• 節選原文

====

題目:AGC052B
題目描述:
給你一棵\(n\)個點、\(n-1\)條邊的樹,樹上每條邊的邊權\(w_{i}^{1}\)和期望邊權\(w_{i}^{2}\)均已知(\(w_{i}^{2}\)不是\(w_{i}^{1}\)平方的意思),你可以進行以下操作
- 選擇一條邊\((a,b)\),記這條邊現在的權值為\(w\),那么與這條邊相鄰的所有邊,即所有的\((a,x)\)和\((b,y)\)(邊\((a,b)\)不算)的邊權值都會異或上\(w\)
你可以進行任意次數操作,問是否存在合法的操作使得所有的邊權\(w_{i}^{1}\)都變為它對應的期望邊權\(w_{i}^{2}\)
\(n \leq 10^{5}\) 且 \(n\) 為奇數, \(0 \leq w_{i}^{1},w_{i}^{2} < 2^{30}\)
蒟蒻題解
我真的是太菜了,一場比賽就打了一個第一題,第二題就不會了
定義\(d_{u,v}\)表示\(u\)到\(v\)的簡單路徑上所有邊的權值的異或和(這個想法是我之前沒怎么接觸到的),\(f_{u,v}\)表示\(u\)到\(v\)的簡單路徑上所有邊的期望權值的異或和
當對邊\((a,b)\)進行操作時
- 若\(u \neq a\)且\(u \neq b\),則\(d_{u,a}\)的值和\(d_{u,b}\)的值會進行交換
- 若\(u = a\)或\(u = b\),假設\(u = a\),記\((u,b)\)這條邊的權值為\(w\),則對於任意點\(v\),\(d_{u,v}\)都會異或上\(w\)

====

• 練習條目

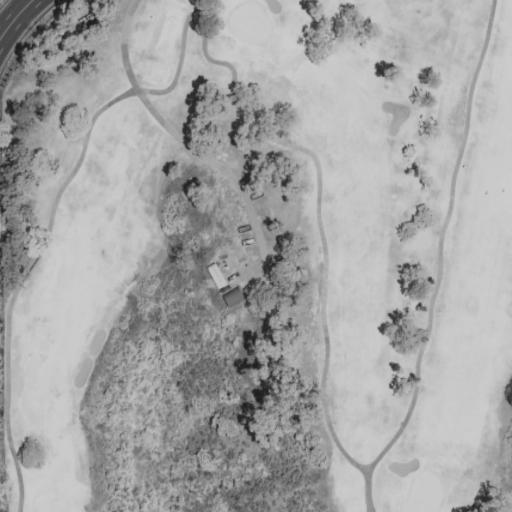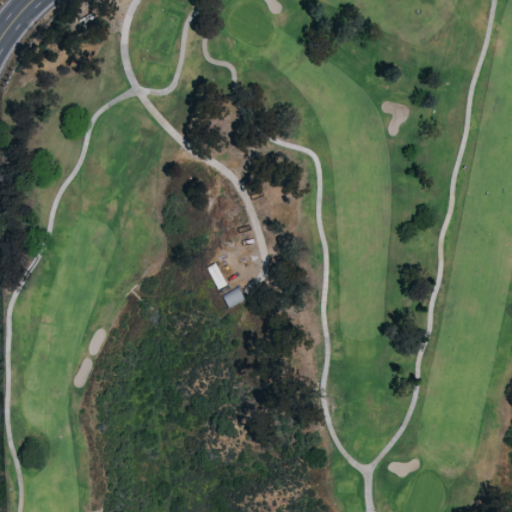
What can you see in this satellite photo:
road: (202, 13)
road: (14, 19)
road: (135, 87)
park: (256, 256)
park: (261, 258)
park: (261, 258)
building: (230, 297)
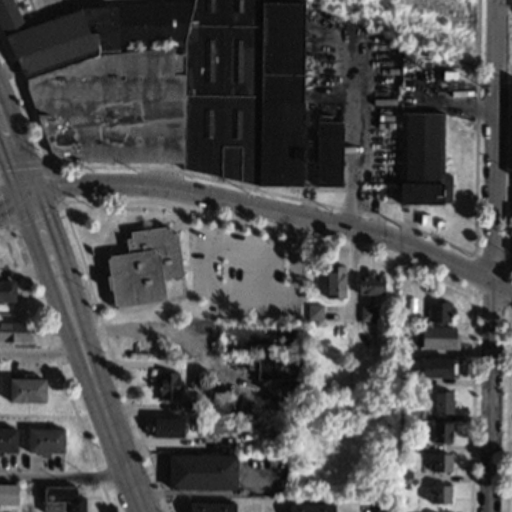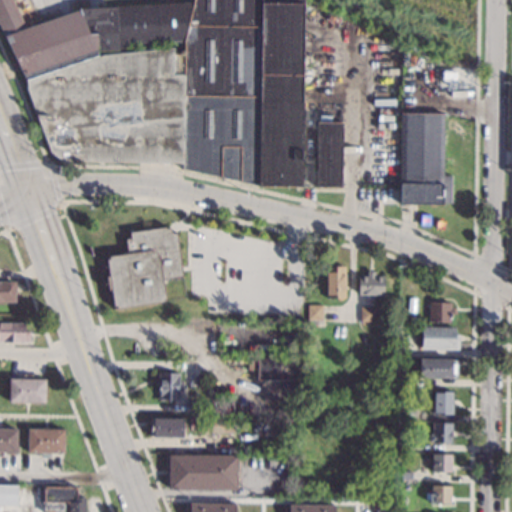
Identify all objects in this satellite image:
building: (409, 50)
building: (447, 79)
building: (170, 86)
building: (328, 137)
road: (13, 147)
road: (350, 147)
building: (328, 154)
building: (421, 160)
building: (422, 160)
road: (13, 184)
traffic signals: (27, 184)
road: (15, 198)
road: (60, 200)
road: (274, 211)
road: (492, 255)
building: (142, 266)
building: (143, 267)
building: (334, 282)
building: (335, 282)
building: (370, 284)
building: (370, 285)
road: (228, 288)
building: (7, 291)
building: (7, 292)
building: (314, 312)
building: (314, 312)
building: (439, 312)
building: (439, 312)
building: (369, 314)
building: (368, 315)
building: (13, 332)
building: (13, 332)
building: (438, 338)
building: (292, 339)
building: (438, 339)
road: (197, 347)
road: (76, 349)
road: (38, 353)
road: (111, 359)
building: (268, 368)
building: (279, 368)
building: (436, 368)
building: (436, 368)
road: (57, 371)
building: (402, 380)
building: (167, 386)
building: (168, 386)
building: (26, 389)
building: (26, 390)
building: (440, 402)
building: (442, 402)
building: (192, 408)
building: (404, 413)
building: (216, 425)
building: (220, 426)
building: (166, 427)
building: (166, 428)
building: (440, 432)
building: (440, 432)
building: (7, 440)
building: (8, 440)
building: (45, 440)
building: (44, 442)
building: (402, 442)
building: (440, 463)
building: (441, 463)
building: (201, 471)
building: (201, 471)
building: (402, 477)
road: (59, 478)
road: (200, 494)
building: (439, 494)
building: (439, 494)
building: (8, 495)
building: (62, 499)
building: (61, 500)
building: (211, 507)
building: (309, 508)
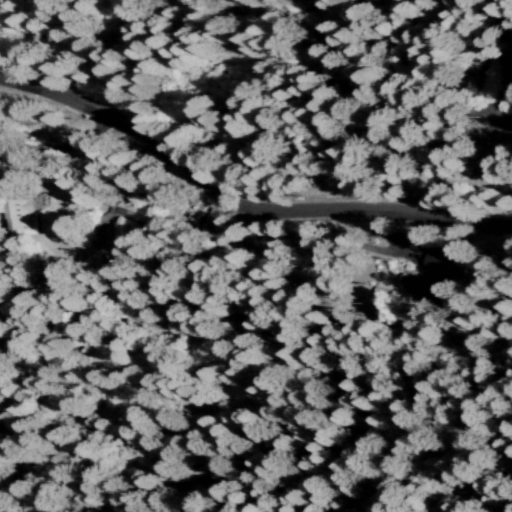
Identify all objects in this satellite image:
road: (238, 202)
building: (130, 214)
building: (25, 218)
building: (431, 278)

====

• 作答要求
(1) 根據這篇AGC052B題解,作者為什麼說自己「太菜了」?請用一到三句話回答。
(2) 請將條目從開頭到含有「building: (230, 297)」的那一行(首尾兩行都包括在內)重新寫出,把其中的「park」一律替換成「green area」,其餘內容保持不變;不要寫出圖片。
原文與條目的出處各不相同。

• 參考答案
(1) 因為作者在一場比賽中只做出了第一題,第二題就不會了。

(2)
What can you see in this satellite photo:
road: (202, 13)
road: (14, 19)
road: (135, 87)
green area: (256, 256)
green area: (261, 258)
green area: (261, 258)
building: (230, 297)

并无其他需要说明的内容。